» **What is expected**
Start to finish, print the entries exactly, and carry none of the pictures over.

» **Supplied information**
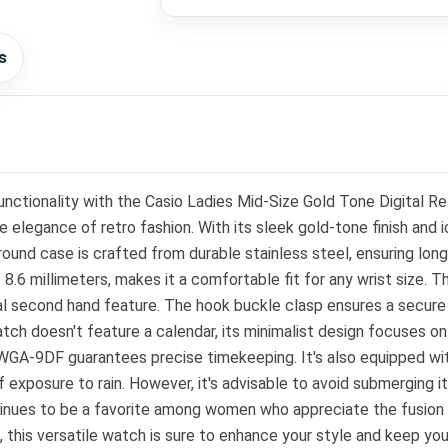
s
nctionality with the Casio Ladies Mid-Size Gold Tone Digital 
gance of retro fashion. With its sleek gold-tone finish and icon
nd case is crafted from durable stainless steel, ensuring longev
.6 millimeters, makes it a comfortable fit for any wrist size. The
al second hand feature. The hook buckle clasp ensures a secure f
tch doesn't feature a calendar, its minimalist design focuses on
GA-9DF guarantees precise timekeeping. It's also equipped with
ef exposure to rain. However, it's advisable to avoid submerging it
ntinues to be a favorite among women who appreciate the fusio
, this versatile watch is sure to enhance your style and keep you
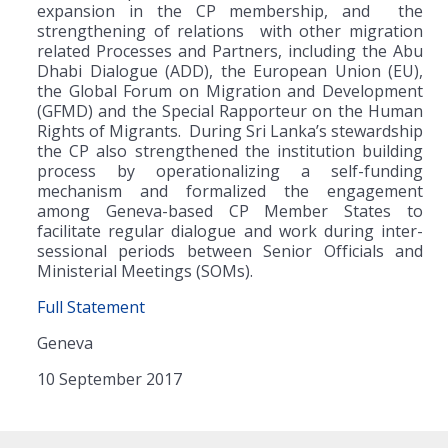
expansion in the CP membership, and the
strengthening of relations with other migration
related Processes and Partners, including the Abu
Dhabi Dialogue (ADD), the European Union (EU),
the Global Forum on Migration and Development
(GFMD) and the Special Rapporteur on the Human
Rights of Migrants. During Sri Lanka’s stewardship
the CP also strengthened the institution building
process by operationalizing a self-funding
mechanism and formalized the engagement
among Geneva-based CP Member States to
facilitate regular dialogue and work during inter-
sessional periods between Senior Officials and
Ministerial Meetings (SOMs).
Full Statement
Geneva
10 September 2017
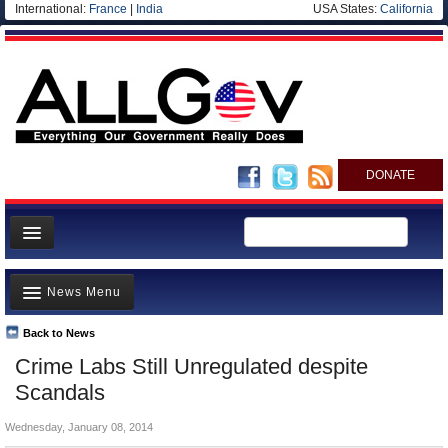
International:
France
|
India
USA States:
California
DONATE
News
News Menu
Meet your Government
Departments/Agencies
Back to News
Top Stories
Crime Labs Still Unregulated despite
Nations
Unusual News
Scandals
Blog
Where is the Money Going?
Wednesday, January 08, 2014
Controversies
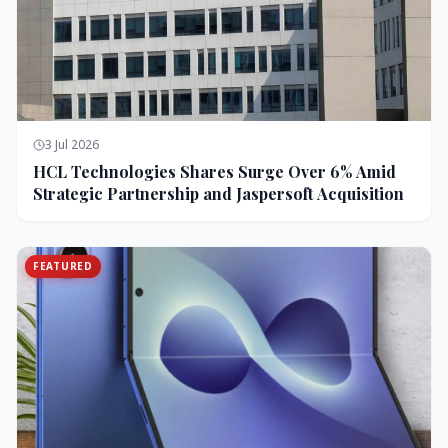
3 Jul 2026
HCL Technologies Shares Surge Over 6% Amid
Strategic Partnership and Jaspersoft Acquisition
FEATURED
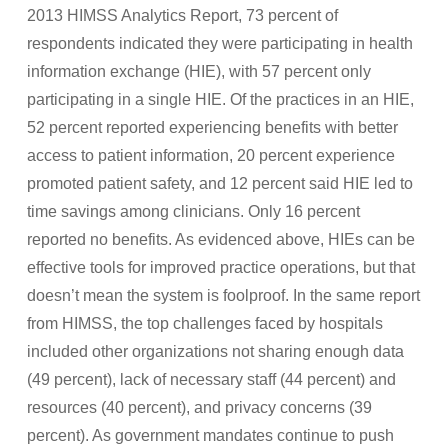
2013 HIMSS Analytics Report, 73 percent of
respondents indicated they were participating in health
information exchange (HIE), with 57 percent only
participating in a single HIE. Of the practices in an HIE,
52 percent reported experiencing benefits with better
access to patient information, 20 percent experience
promoted patient safety, and 12 percent said HIE led to
time savings among clinicians. Only 16 percent
reported no benefits. As evidenced above, HIEs can be
effective tools for improved practice operations, but that
doesn’t mean the system is foolproof. In the same report
from HIMSS, the top challenges faced by hospitals
included other organizations not sharing enough data
(49 percent), lack of necessary staff (44 percent) and
resources (40 percent), and privacy concerns (39
percent). As government mandates continue to push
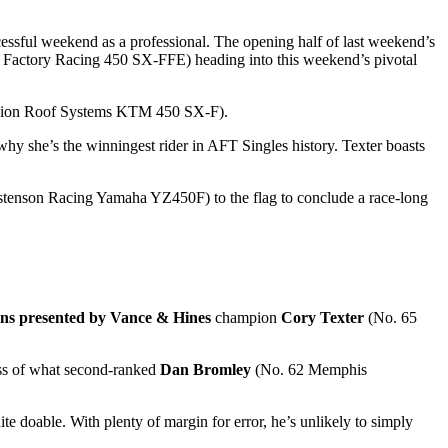
sful weekend as a professional. The opening half of last weekend’s
actory Racing 450 SX-FFE) heading into this weekend’s pivotal
sion Roof Systems KTM 450 SX-F).
she’s the winningest rider in AFT Singles history. Texter boasts
stenson Racing Yamaha YZ450F) to the flag to conclude a race-long
ns presented by Vance & Hines
champion
Cory Texter
(No. 65
less of what second-ranked
Dan Bromley
(No. 62 Memphis
te doable. With plenty of margin for error, he’s unlikely to simply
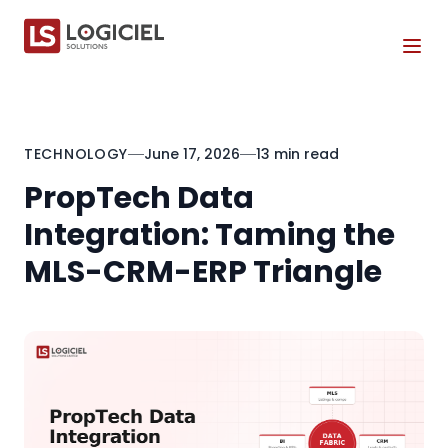
Tog
TECHNOLOGY
June 17, 2026
13 min read
PropTech Data
Integration: Taming the
MLS-CRM-ERP Triangle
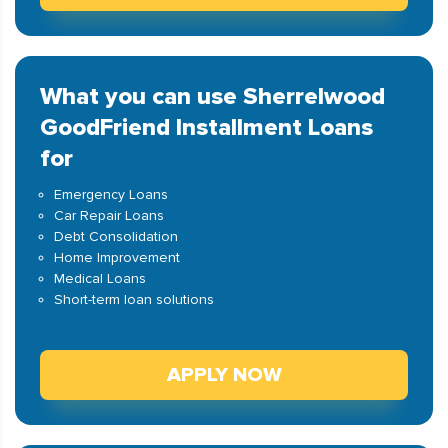
What you can use Sherrelwood
GoodFriend Installment Loans
for
Emergency Loans
Car Repair Loans
Debt Consolidation
Home Improvement
Medical Loans
Short-term loan solutions
APPLY NOW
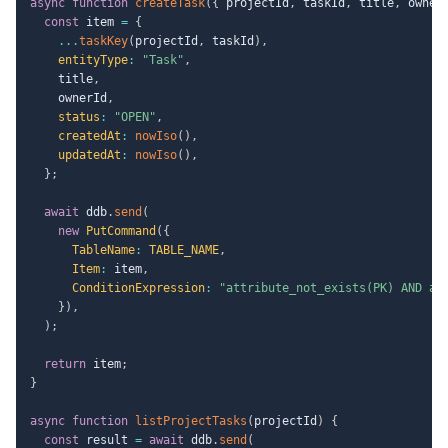
async
function
createTask
(
{
 projectId
,
 taskId
,
 title
,
 owner
const
 item 
=
{
...
taskKey
(
projectId
,
 taskId
)
,
entityType
:
"Task"
,
    title
,
    ownerId
,
status
:
"OPEN"
,
createdAt
:
nowIso
(
)
,
updatedAt
:
nowIso
(
)
,
}
;
await
 ddb
.
send
(
new
PutCommand
(
{
TableName
:
TABLE_NAME
,
Item
:
 item
,
ConditionExpression
:
"attribute_not_exists(PK) AND at
}
)
,
)
;
return
 item
;
}
async
function
listProjectTasks
(
projectId
)
{
const
 result 
=
await
 ddb
.
send
(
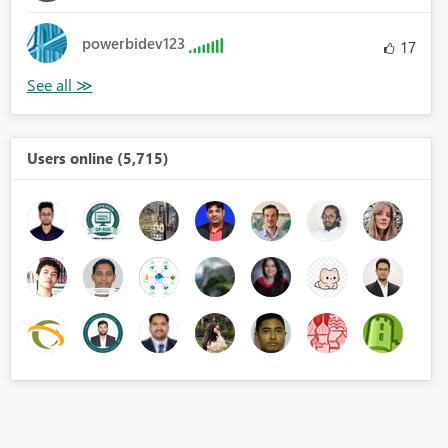
powerbidev123
17
Users online (5,715)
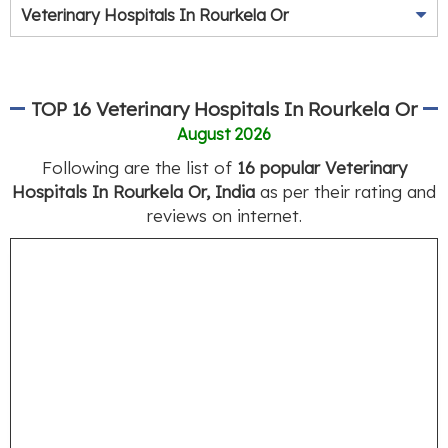
Veterinary Hospitals In Rourkela Or
TOP 16 Veterinary Hospitals In Rourkela Or
August 2026
Following are the list of
16 popular Veterinary
Hospitals In Rourkela Or, India
as per their rating and
reviews on internet.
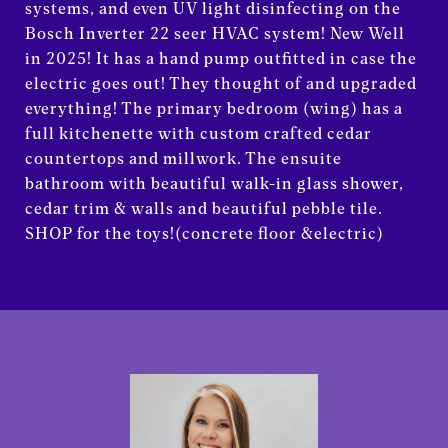
systems, and even UV light disinfecting on the
Bosch Inverter 22 seer HVAC system! New Well
in 2025! It has a hand pump outfitted in case the
electric goes out! They thought of and upgraded
everything! The primary bedroom (wing) has a
full kitchenette with custom crafted cedar
countertops and millwork. The ensuite
bathroom with beautiful walk-in glass shower,
cedar trim & walls and beautiful pebble tile.
SHOP for the toys!(concrete floor &electric)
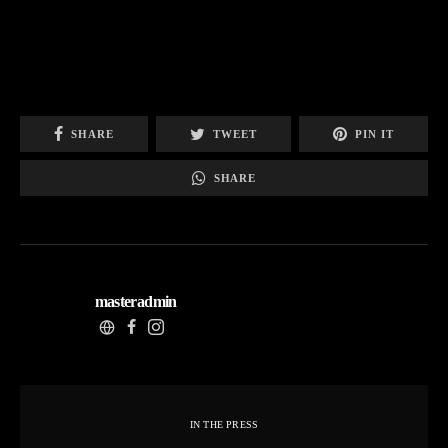
SHARE
TWEET
PIN IT
SHARE
masteradmin
IN THE PRESS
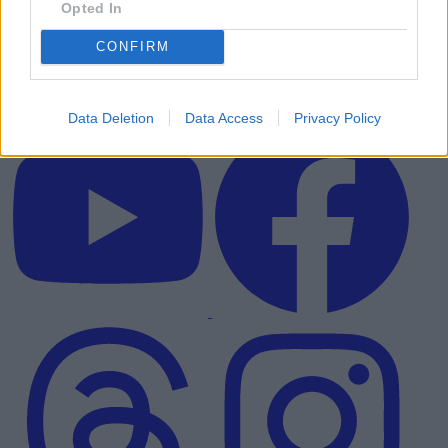
Opted In
CONFIRM
Data Deletion
Data Access
Privacy Policy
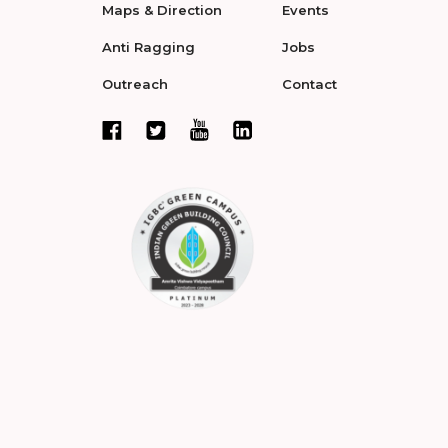
Maps & Direction
Events
Anti Ragging
Jobs
Outreach
Contact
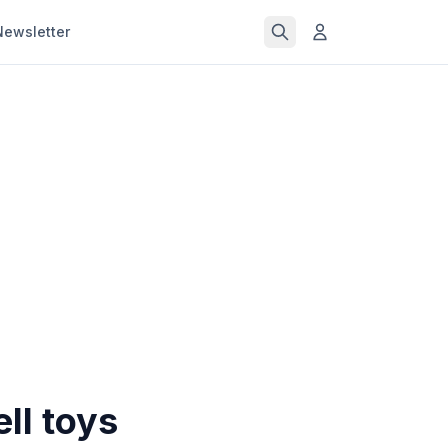
Newsletter
ll toys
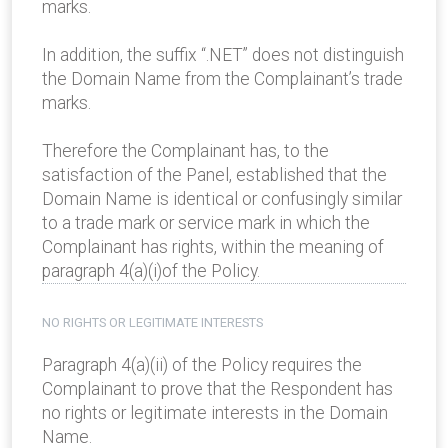
marks.
In addition, the suffix “.NET” does not distinguish
the Domain Name from the Complainant’s trade
marks.
Therefore the Complainant has, to the
satisfaction of the Panel, established that the
Domain Name is identical or confusingly similar
to a trade mark or service mark in which the
Complainant has rights, within the meaning of
paragraph 4(a)(i)of the Policy.
NO RIGHTS OR LEGITIMATE INTERESTS
Paragraph 4(a)(ii) of the Policy requires the
Complainant to prove that the Respondent has
no rights or legitimate interests in the Domain
Name.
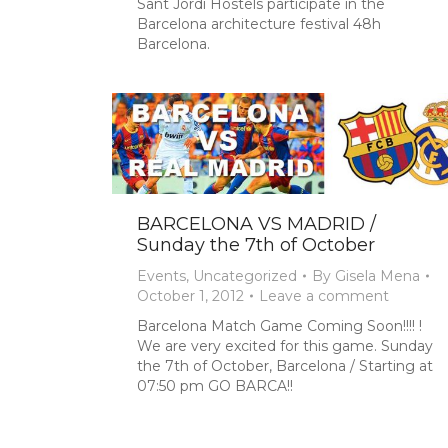
Sant Jordi Hostels participate in the
Barcelona architecture festival 48h
Barcelona.
BARCELONA VS MADRID /
Sunday the 7th of October
Events
,
Uncategorized
By
Gisela Mena
October 1, 2012
Leave a comment
Barcelona Match Game Coming Soon!!!! !
We are very excited for this game. Sunday
the 7th of October, Barcelona / Starting at
07:50 pm GO BARCA!!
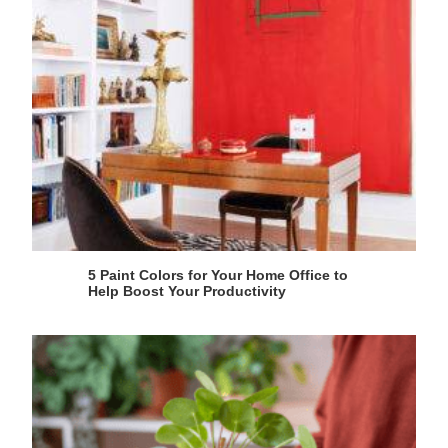
5 Paint Colors for Your Home Office to
Help Boost Your Productivity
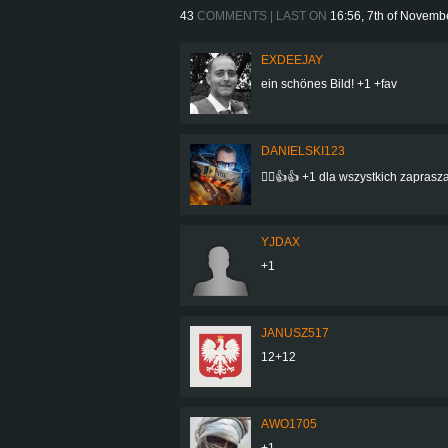
43
COMMENTS | LAST ON
16:56, 7th of Novemb
EXDEEJAY
ein schönes Bild! +1 +fav
DANIELSKI123
👍🏻👍👍 +1 dla wszystkich zaprasz
YJDAX
+1
JANUSZ517
12+12
AWO1705
+1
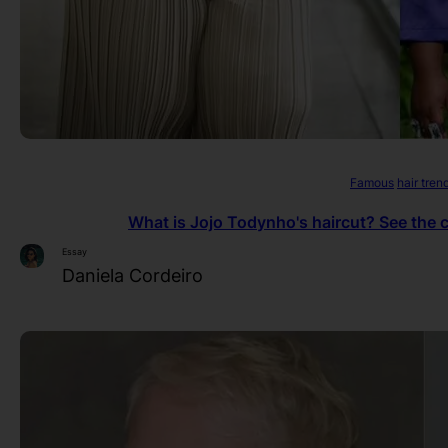
Famous
hair tren
What is Jojo Todynho's haircut? See the c
Essay
Daniela Cordeiro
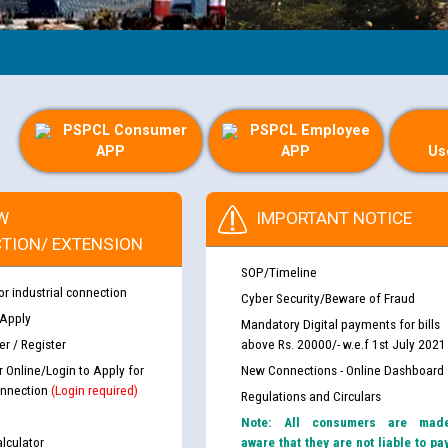
PSPCL Consumer
PSPCL Employee
APP
APP
Us
W
IMPORTANT NOTICE
TION/ EXTENSION
SOP/Timeline
or industrial connection
Cyber Security/Beware of Fraud
 Apply
Mandatory Digital payments for bills
r / Register
above Rs. 20000/- w.e.f 1st July 2021
r Online/Login to Apply for
New Connections - Online Dashboard
nnection
(Login required)
Regulations and Circulars
Note: All consumers are mad
lculator
aware that they are not liable to pa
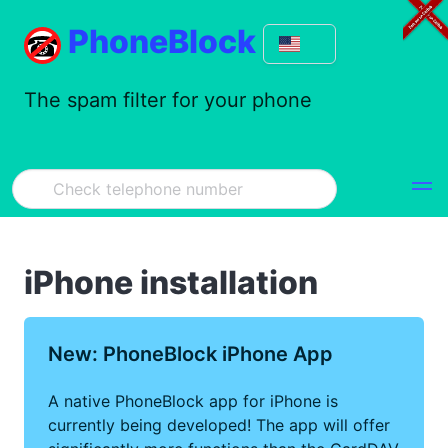
PhoneBlock
The spam filter for your phone
iPhone installation
New: PhoneBlock iPhone App
A native PhoneBlock app for iPhone is
currently being developed! The app will offer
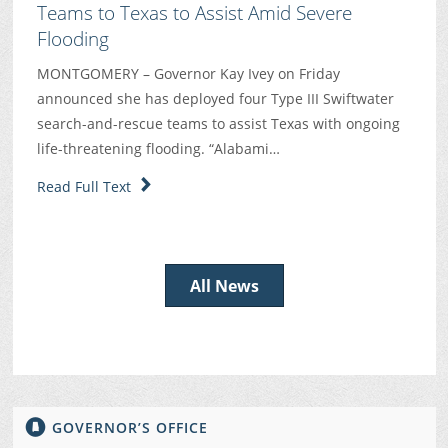
Teams to Texas to Assist Amid Severe
Flooding
MONTGOMERY – Governor Kay Ivey on Friday
announced she has deployed four Type III Swiftwater
search-and-rescue teams to assist Texas with ongoing
life-threatening flooding. “Alabami…
Read Full Text
All News
GOVERNOR’S OFFICE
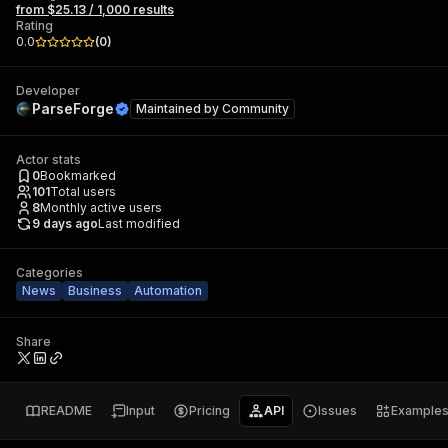
from $25.13 / 1,000 results
Rating
0.0
(
0
)
Developer
ParseForge
Maintained by
Community
Actor stats
0
Bookmarked
101
Total users
8
Monthly active users
9 days ago
Last modified
Categories
News
Business
Automation
Share
README
Input
Pricing
API
Issues
Example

» **Solution to the problem**
s
nctionality with the Casio Ladies Mid-Size Gold Tone Digital 
gance of retro fashion. With its sleek gold-tone finish and icon
nd case is crafted from durable stainless steel, ensuring longev
.6 millimeters, makes it a comfortable fit for any wrist size. The
al second hand feature. The hook buckle clasp ensures a secure f
tch doesn't feature a calendar, its minimalist design focuses on
GA-9DF guarantees precise timekeeping. It's also equipped with
ef exposure to rain. However, it's advisable to avoid submerging it
ntinues to be a favorite among women who appreciate the fusio
, this versatile watch is sure to enhance your style and keep you
expansion in the CP membership, and the
strengthening of relations with other migration
related Processes and Partners, including the Abu
Dhabi Dialogue (ADD), the European Union (EU),
the Global Forum on Migration and Development
(GFMD) and the Special Rapporteur on the Human
Rights of Migrants. During Sri Lanka’s stewardship
the CP also strengthened the institution building
process by operationalizing a self-funding
mechanism and formalized the engagement
among Geneva-based CP Member States to
facilitate regular dialogue and work during inter-
sessional periods between Senior Officials and
Ministerial Meetings (SOMs).
Full Statement
Geneva
10 September 2017
International:
France
|
India
USA States:
California
DONATE
News
News Menu
Meet your Government
Departments/Agencies
Back to News
Top Stories
Crime Labs Still Unregulated despite
Nations
Unusual News
Scandals
Blog
Where is the Money Going?
Wednesday, January 08, 2014
Controversies
3 Jul 2026
HCL Technologies Shares Surge Over 6% Amid
Strategic Partnership and Jaspersoft Acquisition
FEATURED
2013 HIMSS Analytics Report, 73 percent of
respondents indicated they were participating in health
information exchange (HIE), with 57 percent only
participating in a single HIE. Of the practices in an HIE,
52 percent reported experiencing benefits with better
access to patient information, 20 percent experience
promoted patient safety, and 12 percent said HIE led to
time savings among clinicians. Only 16 percent
reported no benefits. As evidenced above, HIEs can be
effective tools for improved practice operations, but that
doesn’t mean the system is foolproof. In the same report
from HIMSS, the top challenges faced by hospitals
included other organizations not sharing enough data
(49 percent), lack of necessary staff (44 percent) and
resources (40 percent), and privacy concerns (39
percent). As government mandates continue to push
sful weekend as a professional. The opening half of last weekend’s
actory Racing 450 SX-FFE) heading into this weekend’s pivotal
sion Roof Systems KTM 450 SX-F).
she’s the winningest rider in AFT Singles history. Texter boasts
stenson Racing Yamaha YZ450F) to the flag to conclude a race-long
ns presented by Vance & Hines
champion
Cory Texter
(No. 65
less of what second-ranked
Dan Bromley
(No. 62 Memphis
te doable. With plenty of margin for error, he’s unlikely to simply
Tog
TECHNOLOGY
June 17, 2026
13 min read
PropTech Data
Integration: Taming the
MLS-CRM-ERP Triangle
What you can use Sherrelwood
GoodFriend Installment Loans
for
Emergency Loans
Car Repair Loans
Debt Consolidation
Home Improvement
Medical Loans
Short-term loan solutions
APPLY NOW
async
function
createTask
(
{
 projectId
,
 taskId
,
 title
,
 owner
const
 item 
=
{
...
taskKey
(
projectId
,
 taskId
)
,
entityType
:
"Task"
,
    title
,
    ownerId
,
status
:
"OPEN"
,
createdAt
:
nowIso
(
)
,
updatedAt
:
nowIso
(
)
,
}
;
await
 ddb
.
send
(
new
PutCommand
(
{
TableName
:
TABLE_NAME
,
Item
:
 item
,
ConditionExpression
:
"attribute_not_exists(PK) AND at
}
)
,
)
;
return
 item
;
}
async
function
listProjectTasks
(
projectId
)
{
const
 result 
=
await
 ddb
.
send
(
powerbidev123
17
Users online (5,715)
Veterinary Hospitals In Rourkela Or
TOP 16 Veterinary Hospitals In Rourkela Or
August 2026
Following are the list of
16 popular Veterinary
Hospitals In Rourkela Or, India
as per their rating and
reviews on internet.
systems, and even UV light disinfecting on the
Bosch Inverter 22 seer HVAC system! New Well
in 2025! It has a hand pump outfitted in case the
electric goes out! They thought of and upgraded
everything! The primary bedroom (wing) has a
full kitchenette with custom crafted cedar
countertops and millwork. The ensuite
bathroom with beautiful walk-in glass shower,
cedar trim & walls and beautiful pebble tile.
SHOP for the toys!(concrete floor &electric)
SHARE
TWEET
PIN IT
SHARE
masteradmin
IN THE PRESS
Opted In
CONFIRM
Data Deletion
Data Access
Privacy Policy
Maps & Direction
Events
Anti Ragging
Jobs
Outreach
Contact
Newsletter
ll toys
marks.
In addition, the suffix “.NET” does not distinguish
the Domain Name from the Complainant’s trade
marks.
Therefore the Complainant has, to the
satisfaction of the Panel, established that the
Domain Name is identical or confusingly similar
to a trade mark or service mark in which the
Complainant has rights, within the meaning of
paragraph 4(a)(i)of the Policy.
NO RIGHTS OR LEGITIMATE INTERESTS
Paragraph 4(a)(ii) of the Policy requires the
Complainant to prove that the Respondent has
no rights or legitimate interests in the Domain
Name.
Sant Jordi Hostels participate in the
Barcelona architecture festival 48h
Barcelona.
BARCELONA VS MADRID /
Sunday the 7th of October
Events
,
Uncategorized
By
Gisela Mena
October 1, 2012
Leave a comment
Barcelona Match Game Coming Soon!!!! !
We are very excited for this game. Sunday
the 7th of October, Barcelona / Starting at
07:50 pm GO BARCA!!
5 Paint Colors for Your Home Office to
Help Boost Your Productivity
43
COMMENTS | LAST ON
16:56, 7th of Novemb
EXDEEJAY
ein schönes Bild! +1 +fav
DANIELSKI123
👍🏻👍👍 +1 dla wszystkich zaprasz
YJDAX
+1
JANUSZ517
12+12
AWO1705
+1
Famous
hair tren
What is Jojo Todynho's haircut? See the c
Essay
Daniela Cordeiro
PSPCL Consumer
PSPCL Employee
APP
APP
Us
W
IMPORTANT NOTICE
TION/ EXTENSION
SOP/Timeline
or industrial connection
Cyber Security/Beware of Fraud
 Apply
Mandatory Digital payments for bills
r / Register
above Rs. 20000/- w.e.f 1st July 2021
r Online/Login to Apply for
New Connections - Online Dashboard
nnection
(Login required)
Regulations and Circulars
Note: All consumers are mad
lculator
aware that they are not liable to pa
PhoneBlock
The spam filter for your phone
iPhone installation
New: PhoneBlock iPhone App
A native PhoneBlock app for iPhone is
currently being developed! The app will offer
Teams to Texas to Assist Amid Severe
Flooding
MONTGOMERY – Governor Kay Ivey on Friday
announced she has deployed four Type III Swiftwater
search-and-rescue teams to assist Texas with ongoing
life-threatening flooding. “Alabami…
Read Full Text
All News
GOVERNOR’S OFFICE
from $25.13 / 1,000 results
Rating
0.0
(
0
)
Developer
ParseForge
Maintained by
Community
Actor stats
0
Bookmarked
101
Total users
8
Monthly active users
9 days ago
Last modified
Categories
News
Business
Automation
Share
README
Input
Pricing
API
Issues
Example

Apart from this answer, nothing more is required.